Held on the sidelines by a flimsy assurance he 'could' be promoted again in 2016, Kevin was instead dropped altogether in October having barely turned another wheel - a DNS at the Australian Grand Prix his only 'competitive' appearance all year. Unshackled from McLaren's chains, a DTM and World Endurance test promptly followed in an eagerness to diversify his racing tastes. However, his appetite remained with F1.

"Not only did I watch the races and not race in F1, I didn't race in anything. I wasn't driving any cars. For me, it's a tragedy. It's not how I live, so it was a very tough year. And a very frustrating year."

Shining brightly briefly: Kevin Magnussen was forced into a 'tragic' hiatus after McLaren shuffle

Of course, Kevin's sorry tale comes with a happy open-ended conclusion after securing a last minute berth at the newly-revived factory Renault team for the 2016 season to lead its new charge on the F1 world championship.

Growing pains with a team still finding its feet aside, the historical resonance of a manufacturer celebrating 40 years in F1 is not lost on Kevin. It's fitting then that his most cherished F1 'moment' happens to be a very Renault affaire - Rene Arnoux and Gilles Villeneuve's iconic battle over second in the 1979 French Grand Prix at Dijon-Prenois.

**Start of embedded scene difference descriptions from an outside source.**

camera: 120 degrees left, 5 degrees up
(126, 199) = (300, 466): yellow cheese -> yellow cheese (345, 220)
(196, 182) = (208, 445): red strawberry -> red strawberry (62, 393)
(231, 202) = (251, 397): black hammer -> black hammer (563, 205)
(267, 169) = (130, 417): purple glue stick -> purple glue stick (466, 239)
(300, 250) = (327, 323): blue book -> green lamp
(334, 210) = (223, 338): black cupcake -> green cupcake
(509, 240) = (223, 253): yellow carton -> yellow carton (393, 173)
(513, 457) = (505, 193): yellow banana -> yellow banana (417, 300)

Indeed, though the race was of course won by Jean-Pierre Jabouille, marking Renault's first success in F1, that wheel-banging, high octane second place t?te-?-t?te can be recounted corner-by-corner, shift-by-shift by Kevin, who giggles as he proudly informs me he has memorised the intense battle in full technicolour. Just don't tell Renault he was supporting Villeneuve, a driver he says he relates most to for the way he 'just pushes to see what happens'.

Kevin watches F1 clips on YouTube and can recount each moment of Gilles Villeneuve & Rene Arnoux's iconic French GP tussle

It's this attention to detail that Kevin says inspires him in his quest to return Renault to greatness as a manufacturer capable of challenging Mercedes, Ferrari and, poignantly, McLaren once more.

"It's just the whole history of F1," he continues. "For me, it gives me a lot of confidence that Renault not only with Enstone, but also as an engine manufacturer, they've won F1 World Championships as an engine manufacturer for many different teams.

"I have full confidence that everything is in place to do it. It's not going to happen tomorrow, but it's there for the future. And it's up to us to grab it and make use of it and make it happen."

Indeed, as gloriously retrospective and misty-eyed as Kevin's view on F1 is, his sight remains very focused forward on his goals of becoming world champion and he maintains he still gets 'turned on' every time his V6 Hybrid-propelled RS16 comes to life.

"I do miss the old V8 and V10 sound. But still when the engine fires up, I know what's going to happen. It turns me on and it gives me goose bumps because I know what it means. It means we're racing. And that's still beautiful to me.

"I have an ambition to be world champion. It's been a dream and a goal that I've had since I was a kid. So, it's not only because the cars are cool, it's also an ambition to achieve a dream."

So Kevin Magnussen does indeed dream about racing when he goes to sleep, but while he no doubt dreams about becoming world champion with Renault, we have a sneaking suspicion he has also imagined himself doing it in a Vanwall...

Final word to Sir Stirling Moss after his meeting with Kevin in August 2015

"It was a pleasure to meet Kevin, who I thought was a very nice young man. He was genuinely interested to hear about my racing career, which I found refreshingly unusual for a young Formula 1 driver of today. He really understands the importance of our sport's history. A few months after our meeting, I was absolutely delighted to hear that he'd got a race drive for Renault's new Formula 1 team, and I'm sure he'll do a great job for them."